Tâche à réaliser>
Répondez à ces questions d'après le texte sur le marché du travail :
(a) Combien de salariés compte le secteur privé au total ?
(b) De quel pourcentage le nombre de créations de microentreprises a-t-il augmenté en 2018 ?
(c) Combien de salariés avaient des contrats de moins de 78h à fin 2018 ?

Texte fourni>
★ ★ ★

Le taux de chômage est supérieur à 9% et près de 6 millions de personnes[1] se trouvent en recherche active d’emploi. Un grand nombre d’emplois aidés ont été supprimés durant l’année 2018, donc, les effectifs salariés du privé n’ont augmenté que de +106 100 (+0,5%) et le secteur privé totalise 19 403 900 salariés.
DANS UN CONTEXTE DE CHÔMAGE DE MASSE, LE MARCHÉ DU TRAVAIL ÉVOLUE SUR PLUSIEURS CRÉNEAUX.
Le marché du travail, pour répondre à la demande des employeurs, évolue nettement sur plusieurs créneaux.
- Les effectifs en contrats de travail temporaires ont augmenté ; l’intérim se trouve au plus haut de son développement[2], même si la fin d’année a été en recul.
-
Les effectifs de travailleurs détachés, venant des pays de l’Union européenne, déclarés ou non, augmentent.
-
Le nombre de créations de microentreprises a fortement augmenté de +28% en 2018[3]. Le recours à des indépendants[4] pour la réalisation de prestations remplace l’embauche de salariés, entre autres pour les plateformes numériques. C’est par exemple le cas dans le secteur des transports où la création de microentreprises augmente de +68%, correspondant pour l’essentiel à des emplois de chauffeurs (VTC ou autres fonctions) et de livreurs.
-
Les « contrats courts et répétés » ont continué à se développer en 2018, c’est la situation de « permittence » durant laquelle alternent période d’emploi et temps de chômage indemnisé.
-
Une proportion significative de salariés en contrat de travail à temps partiel inférieur à un mi-temps: 778 000 salariés avaient des contrats de moins de 78h à fin 2018.

★ ★ ★

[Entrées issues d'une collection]
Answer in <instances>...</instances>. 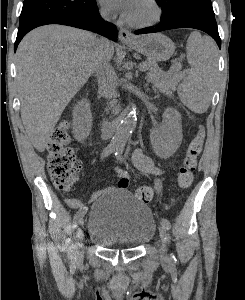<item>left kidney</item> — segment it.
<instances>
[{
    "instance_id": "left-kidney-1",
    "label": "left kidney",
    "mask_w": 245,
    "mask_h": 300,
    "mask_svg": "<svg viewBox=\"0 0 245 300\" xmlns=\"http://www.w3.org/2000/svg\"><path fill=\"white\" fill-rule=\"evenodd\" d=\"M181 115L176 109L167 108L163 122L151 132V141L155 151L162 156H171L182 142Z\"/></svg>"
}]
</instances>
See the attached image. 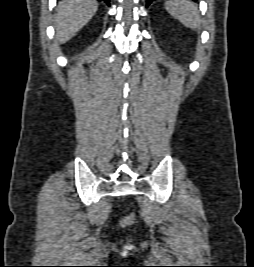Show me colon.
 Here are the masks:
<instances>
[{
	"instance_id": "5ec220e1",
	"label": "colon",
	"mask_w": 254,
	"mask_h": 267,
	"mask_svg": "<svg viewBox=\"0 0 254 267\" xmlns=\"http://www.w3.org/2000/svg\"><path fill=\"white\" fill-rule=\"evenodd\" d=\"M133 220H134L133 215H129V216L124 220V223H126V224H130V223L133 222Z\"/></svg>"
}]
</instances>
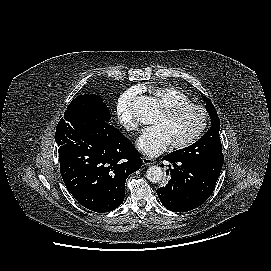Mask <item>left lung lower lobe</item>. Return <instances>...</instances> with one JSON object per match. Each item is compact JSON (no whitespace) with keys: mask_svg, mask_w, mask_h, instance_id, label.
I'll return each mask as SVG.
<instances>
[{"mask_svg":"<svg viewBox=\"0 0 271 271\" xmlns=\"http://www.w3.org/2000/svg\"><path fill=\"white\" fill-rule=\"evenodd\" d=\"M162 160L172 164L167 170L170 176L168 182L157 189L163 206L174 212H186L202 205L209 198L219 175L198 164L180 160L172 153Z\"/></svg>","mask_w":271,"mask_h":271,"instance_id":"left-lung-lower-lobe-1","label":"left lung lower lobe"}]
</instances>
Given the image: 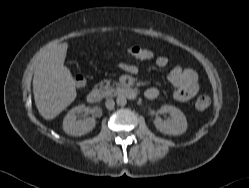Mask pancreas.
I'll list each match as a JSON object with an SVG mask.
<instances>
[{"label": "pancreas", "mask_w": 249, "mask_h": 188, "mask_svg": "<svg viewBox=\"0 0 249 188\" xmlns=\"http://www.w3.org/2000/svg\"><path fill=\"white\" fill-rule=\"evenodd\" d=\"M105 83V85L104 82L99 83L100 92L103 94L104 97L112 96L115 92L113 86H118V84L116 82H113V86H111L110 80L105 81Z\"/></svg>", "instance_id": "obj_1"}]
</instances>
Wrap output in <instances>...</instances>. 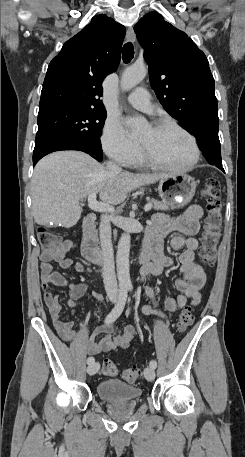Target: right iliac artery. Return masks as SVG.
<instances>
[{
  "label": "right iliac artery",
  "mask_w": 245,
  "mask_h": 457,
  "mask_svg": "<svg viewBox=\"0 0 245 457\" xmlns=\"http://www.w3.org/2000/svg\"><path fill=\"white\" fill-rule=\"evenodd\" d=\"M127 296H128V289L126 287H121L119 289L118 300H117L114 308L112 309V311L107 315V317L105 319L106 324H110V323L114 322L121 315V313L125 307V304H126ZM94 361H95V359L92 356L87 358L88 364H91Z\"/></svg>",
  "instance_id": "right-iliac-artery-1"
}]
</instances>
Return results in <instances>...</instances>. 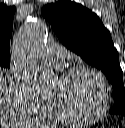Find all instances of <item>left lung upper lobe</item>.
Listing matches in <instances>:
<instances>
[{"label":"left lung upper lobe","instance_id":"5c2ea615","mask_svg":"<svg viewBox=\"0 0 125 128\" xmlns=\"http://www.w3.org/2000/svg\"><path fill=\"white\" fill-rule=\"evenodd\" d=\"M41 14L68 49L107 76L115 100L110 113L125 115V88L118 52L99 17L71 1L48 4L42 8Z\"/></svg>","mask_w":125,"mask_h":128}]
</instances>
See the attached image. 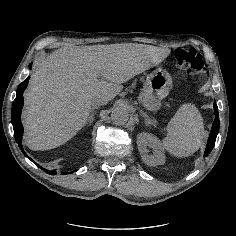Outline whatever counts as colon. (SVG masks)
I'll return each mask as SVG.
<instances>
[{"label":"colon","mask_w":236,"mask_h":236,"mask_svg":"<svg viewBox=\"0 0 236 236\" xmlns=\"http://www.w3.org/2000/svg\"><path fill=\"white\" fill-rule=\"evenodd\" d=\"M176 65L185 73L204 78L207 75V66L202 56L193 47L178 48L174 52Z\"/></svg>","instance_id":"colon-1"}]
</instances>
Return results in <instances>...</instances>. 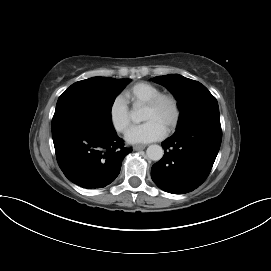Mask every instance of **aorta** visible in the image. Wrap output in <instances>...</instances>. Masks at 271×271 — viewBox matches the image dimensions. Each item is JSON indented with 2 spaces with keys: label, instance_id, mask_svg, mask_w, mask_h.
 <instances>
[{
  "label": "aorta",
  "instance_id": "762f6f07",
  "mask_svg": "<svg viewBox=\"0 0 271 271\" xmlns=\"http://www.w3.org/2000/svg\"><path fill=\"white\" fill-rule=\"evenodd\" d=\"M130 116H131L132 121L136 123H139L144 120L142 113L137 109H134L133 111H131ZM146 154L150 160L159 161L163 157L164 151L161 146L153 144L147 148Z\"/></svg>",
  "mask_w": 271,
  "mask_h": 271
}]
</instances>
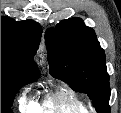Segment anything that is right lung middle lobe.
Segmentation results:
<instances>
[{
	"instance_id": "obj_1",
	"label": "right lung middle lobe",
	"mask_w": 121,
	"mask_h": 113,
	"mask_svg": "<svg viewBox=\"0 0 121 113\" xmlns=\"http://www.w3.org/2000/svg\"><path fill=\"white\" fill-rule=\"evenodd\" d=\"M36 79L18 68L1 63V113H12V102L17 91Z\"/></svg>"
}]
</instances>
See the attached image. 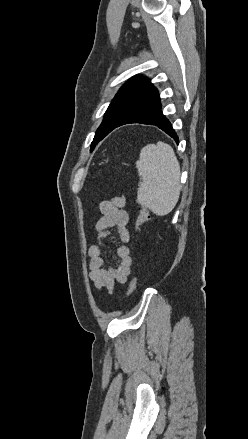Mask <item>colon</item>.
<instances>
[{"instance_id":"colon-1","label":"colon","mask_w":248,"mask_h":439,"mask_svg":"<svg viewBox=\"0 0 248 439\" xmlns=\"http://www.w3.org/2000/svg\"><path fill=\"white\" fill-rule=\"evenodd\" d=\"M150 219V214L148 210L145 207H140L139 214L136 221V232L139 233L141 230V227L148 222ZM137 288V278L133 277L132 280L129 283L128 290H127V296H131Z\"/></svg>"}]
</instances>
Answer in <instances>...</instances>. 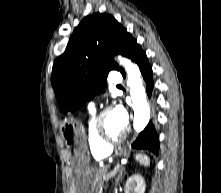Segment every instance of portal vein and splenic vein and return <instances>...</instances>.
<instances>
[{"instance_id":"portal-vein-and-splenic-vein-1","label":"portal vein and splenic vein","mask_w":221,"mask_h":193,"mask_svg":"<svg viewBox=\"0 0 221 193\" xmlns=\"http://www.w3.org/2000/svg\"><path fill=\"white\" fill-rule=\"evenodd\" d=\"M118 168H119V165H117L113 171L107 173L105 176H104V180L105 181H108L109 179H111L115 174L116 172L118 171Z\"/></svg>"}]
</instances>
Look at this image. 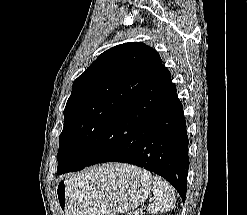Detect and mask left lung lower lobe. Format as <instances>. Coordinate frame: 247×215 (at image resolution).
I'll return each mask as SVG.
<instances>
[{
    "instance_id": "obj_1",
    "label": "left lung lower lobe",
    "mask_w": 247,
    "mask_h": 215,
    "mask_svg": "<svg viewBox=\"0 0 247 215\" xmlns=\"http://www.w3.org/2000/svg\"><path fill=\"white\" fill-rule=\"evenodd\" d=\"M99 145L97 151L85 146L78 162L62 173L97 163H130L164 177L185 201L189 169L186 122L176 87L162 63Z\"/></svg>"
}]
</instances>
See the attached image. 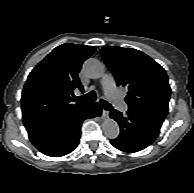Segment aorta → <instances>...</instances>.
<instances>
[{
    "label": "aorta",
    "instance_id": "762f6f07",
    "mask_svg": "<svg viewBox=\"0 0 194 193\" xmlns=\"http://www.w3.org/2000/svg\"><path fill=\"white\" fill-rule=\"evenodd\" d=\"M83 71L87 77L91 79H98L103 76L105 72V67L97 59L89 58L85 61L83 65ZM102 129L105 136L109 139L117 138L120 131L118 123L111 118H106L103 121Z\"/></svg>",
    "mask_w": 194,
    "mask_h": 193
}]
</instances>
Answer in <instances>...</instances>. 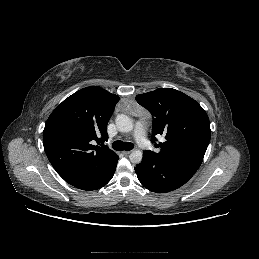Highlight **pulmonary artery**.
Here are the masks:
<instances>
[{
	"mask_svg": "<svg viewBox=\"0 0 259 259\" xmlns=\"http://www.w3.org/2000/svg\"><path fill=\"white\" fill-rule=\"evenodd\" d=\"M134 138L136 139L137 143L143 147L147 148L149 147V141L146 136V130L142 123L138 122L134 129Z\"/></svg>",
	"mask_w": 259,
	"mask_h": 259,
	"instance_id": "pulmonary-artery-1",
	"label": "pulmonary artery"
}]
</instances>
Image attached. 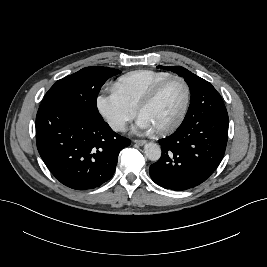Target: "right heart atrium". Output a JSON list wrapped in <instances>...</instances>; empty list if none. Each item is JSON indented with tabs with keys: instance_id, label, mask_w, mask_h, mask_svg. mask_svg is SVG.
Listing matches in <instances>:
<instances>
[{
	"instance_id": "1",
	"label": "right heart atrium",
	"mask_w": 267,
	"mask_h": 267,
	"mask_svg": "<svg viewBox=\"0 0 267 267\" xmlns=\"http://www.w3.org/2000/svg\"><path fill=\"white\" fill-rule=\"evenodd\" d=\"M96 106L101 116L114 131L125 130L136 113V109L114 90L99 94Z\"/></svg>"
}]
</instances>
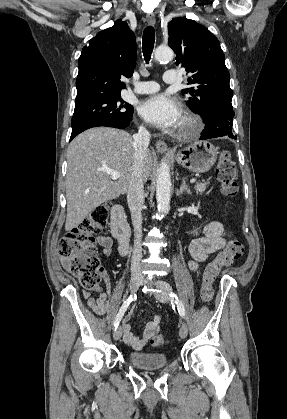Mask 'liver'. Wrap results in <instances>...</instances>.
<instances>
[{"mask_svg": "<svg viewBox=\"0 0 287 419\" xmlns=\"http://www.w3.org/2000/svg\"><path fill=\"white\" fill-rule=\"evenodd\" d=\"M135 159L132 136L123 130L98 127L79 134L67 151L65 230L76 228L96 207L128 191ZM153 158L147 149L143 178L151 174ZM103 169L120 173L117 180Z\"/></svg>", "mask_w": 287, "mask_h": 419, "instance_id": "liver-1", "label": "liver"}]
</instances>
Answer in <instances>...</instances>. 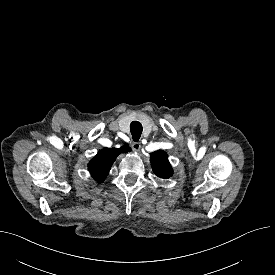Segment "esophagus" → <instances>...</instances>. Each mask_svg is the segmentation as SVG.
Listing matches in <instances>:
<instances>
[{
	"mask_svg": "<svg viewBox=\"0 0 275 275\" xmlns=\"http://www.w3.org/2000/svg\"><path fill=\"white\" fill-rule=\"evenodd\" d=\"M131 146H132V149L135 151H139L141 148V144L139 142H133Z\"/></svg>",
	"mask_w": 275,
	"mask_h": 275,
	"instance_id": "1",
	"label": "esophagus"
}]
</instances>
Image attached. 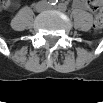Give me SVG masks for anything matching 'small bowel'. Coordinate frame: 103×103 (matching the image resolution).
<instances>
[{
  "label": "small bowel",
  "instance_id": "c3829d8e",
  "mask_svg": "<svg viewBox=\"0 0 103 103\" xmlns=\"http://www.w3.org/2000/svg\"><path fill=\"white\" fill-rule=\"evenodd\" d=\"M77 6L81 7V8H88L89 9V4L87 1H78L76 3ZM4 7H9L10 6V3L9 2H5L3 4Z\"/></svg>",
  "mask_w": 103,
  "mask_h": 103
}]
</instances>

★ ★ ★

La solution>
(a) 19 403 900 salariés.
(b) +28 %.
(c) 778 000 salariés.